Kitorin (kitoky) wrote,

Cosplay Attempt: Casual Tomoe Hotaru/Sailor Saturn

So for Halloween this year I decided to be casual Tomoe Hotaru from Sailor Moon -- but for some reason I just couldn't be just casual Hotaru, I also needed Saturn's glaive. I mean, otherwise I'd just be a girl wearing all black and that's not very interesting.

Behind the cut is what I eventually looked like and the process I went through to make Sailor Saturn's Glaive from pvc piping, cardboard, insulation foam, masking tape, gems, and spray paint.

In the end I looked like this -- (reference images here and here)

The outfit itself is fairly simple to put together -- a tight fitting turtle neck and black tights. I went with black jeggings instead since it's October and cold outside. Black slippers are also generally easy to find. The skirt I scored when I went thrifting earlier in the summer and it was my first time actually wearing it. So the outfit probably totaled = $45 by the end of it. I wasn't too pressed on spending that much money on a costume, since these are all things I can wear outside of "dressing up".

The staff was a little cheaper to make. I ended up buying pvc piping, silver and black spraypaint, sandpaper, (2) cans of insulation foam, and a roll of masking tape for roughly $35. My best friend found a giant box of cardboard from her work. The gems that decorate the handle of the staff were all of $2.

The work is what gets you. I planned it out pretty simply -- but the staff ended up being obnoxiously tall, which is not something you think about until you're trying to transport this fucker through doorways and into cars and where ever the hell I end up storing this thing after all is said and done. The entire staff from top to bottom came out to be about 6' 5". A whole foot and a half taller than me.

So first! I sketched everything out. The PVC pipe was originally 5' and I cut it down to 4'. Then I drew the outline shape of the bottom and the top scythe into cardboard.

This is the easy part - cut out the shape of the cardboard and (super) glue the narrow ends into the ends of the pipe. The insulation foam eventually put a lot of strain on the cardboard attachment, so I would advise also cutting so that you can glue parts of the cardboard to the outside as well. I didn't plan on the insulation foam being very heavy but you live and learn!

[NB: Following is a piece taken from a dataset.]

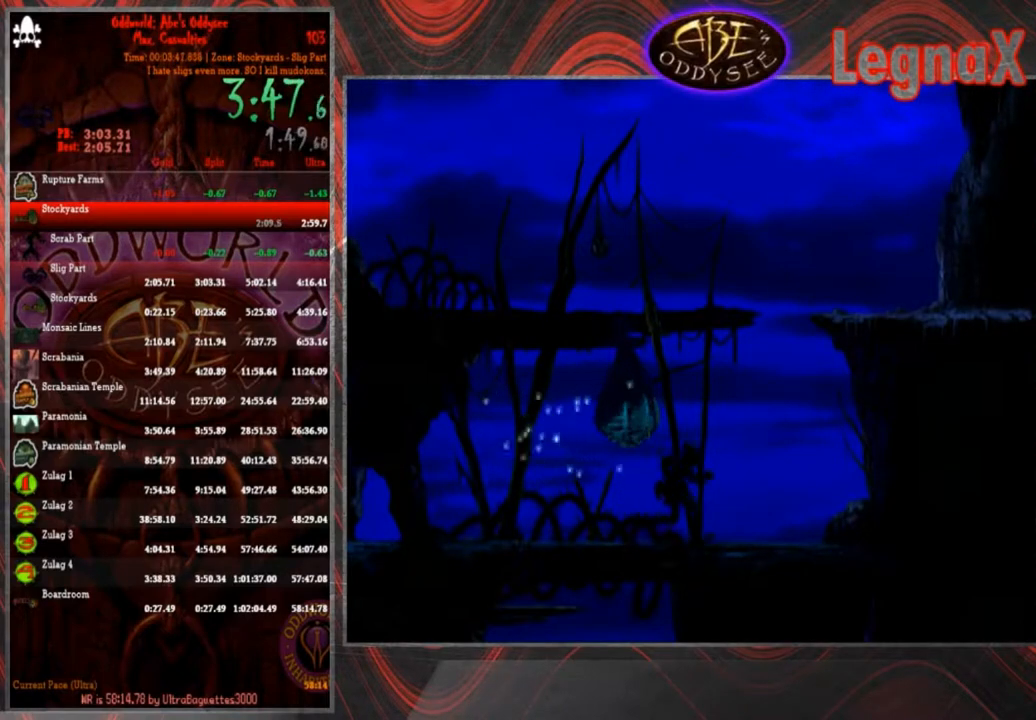
{"buttons": [], "left_stick": "up", "events": [[33, "left_stick", "up-right"], [167, "left_stick", "up"], [200, "TRIANGLE", "up"], [233, "R1", "up"]]}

You start with spraying insulation foam on one side of the cardboard and waiting for it to dry fairly well (~30 mins-1hour) and then spraying on the other side. What you want to do is prop it up off the ground but giving it something to balance on so the board doesn't bend from the weight of the insulation foam. Tricky!! Plan on getting the insulation foam nice and big so that you have more to work with when you carve the shape. It's better to have excess than to have too little. I went through a can and a half of insulation foam on this project. (Please also be sure to wear gloves and wear goggles when you are spraying as insulation foam can be harsh on the eyes and skin.)

I gave my insulation foam about 1-2 days to completely be dry. Then you start carving. You can use a box cutter or a simple sharp knife. Adjustable box cutters give you more flexibility but my knife was efficient for what I wanted to get done. (Please be sure to wear goggles and wear a mask -- and cover the surface you are working on. Sweep up and clean up the area afterwards as polyurethane particles can get everywhere and inhaling this is B A D.)

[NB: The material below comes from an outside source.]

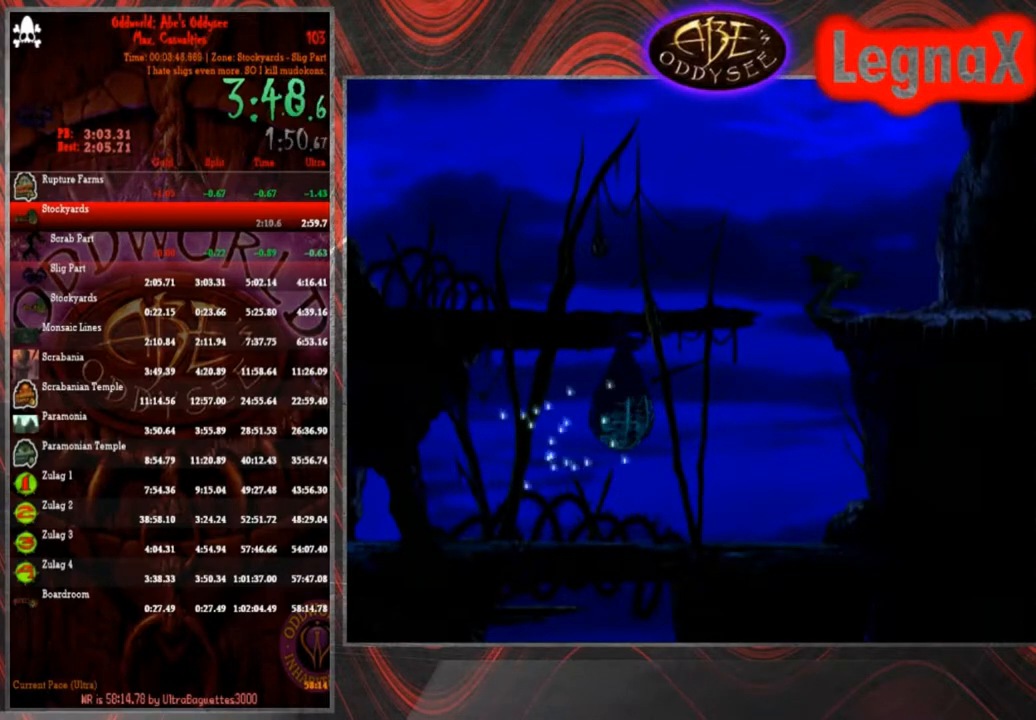
{"buttons": ["R1"], "left_stick": "right", "events": []}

Eventually you carve out the shapes using the cardboard as a reference for shape. I sanded down some of the areas to make it smoother but it's not necessary -- and sanding only releases more dangerous particles. Then I proceeded to cover the material with masking tape -- to accommodate some of the areas where the insulation foam didn't fully expand, as shown in the top left picture. In some areas of my taping, I didn't overlap enough, so later when the spray paint is dry and peeling, the masking tape will fall apart and shrink, exposing the material underneath so please sure to give enough overlap when taping.

Next I glued the flares onto the bottom of the staff -- cut out from cardboard. You try to cut as straight of an edge as possible so when you glue (super-glue), it sticks fairly consistently. There are 8 flares in total. I also (super)glued the gems onto the other end. Cardboard cut-outs of the designs on the scythe were glued as well. The color of the materials don't matter obviously since we're going to be spraypainting over everything.

WEAR GLOVES, GO BAREFOOT OR WEAR OLD SOCKS. Spray paint is harsh and the smell is very strong, so do this in an open area, very well-ventilated. I have an enclosed porch with all screen windows so I was able to do this at night (which is the time that I am not working and awake, etc.). Make sure you spray consistently and not too close or else you'll get drip marks while it dries. Follow the directions on your spray can exactly to get the best results. Wait until it's workably dry to flip and spray on all sides.

The masking tape lines look very sharp in this photo, but they aren't quite so distinct in person. The silver blends it well and no one's ever up close enough to notice them so it worked perfectly for me.

So there you have it. My first grand endeavor in prop-costume making! If you have any tips and advice for me, feel free to comment!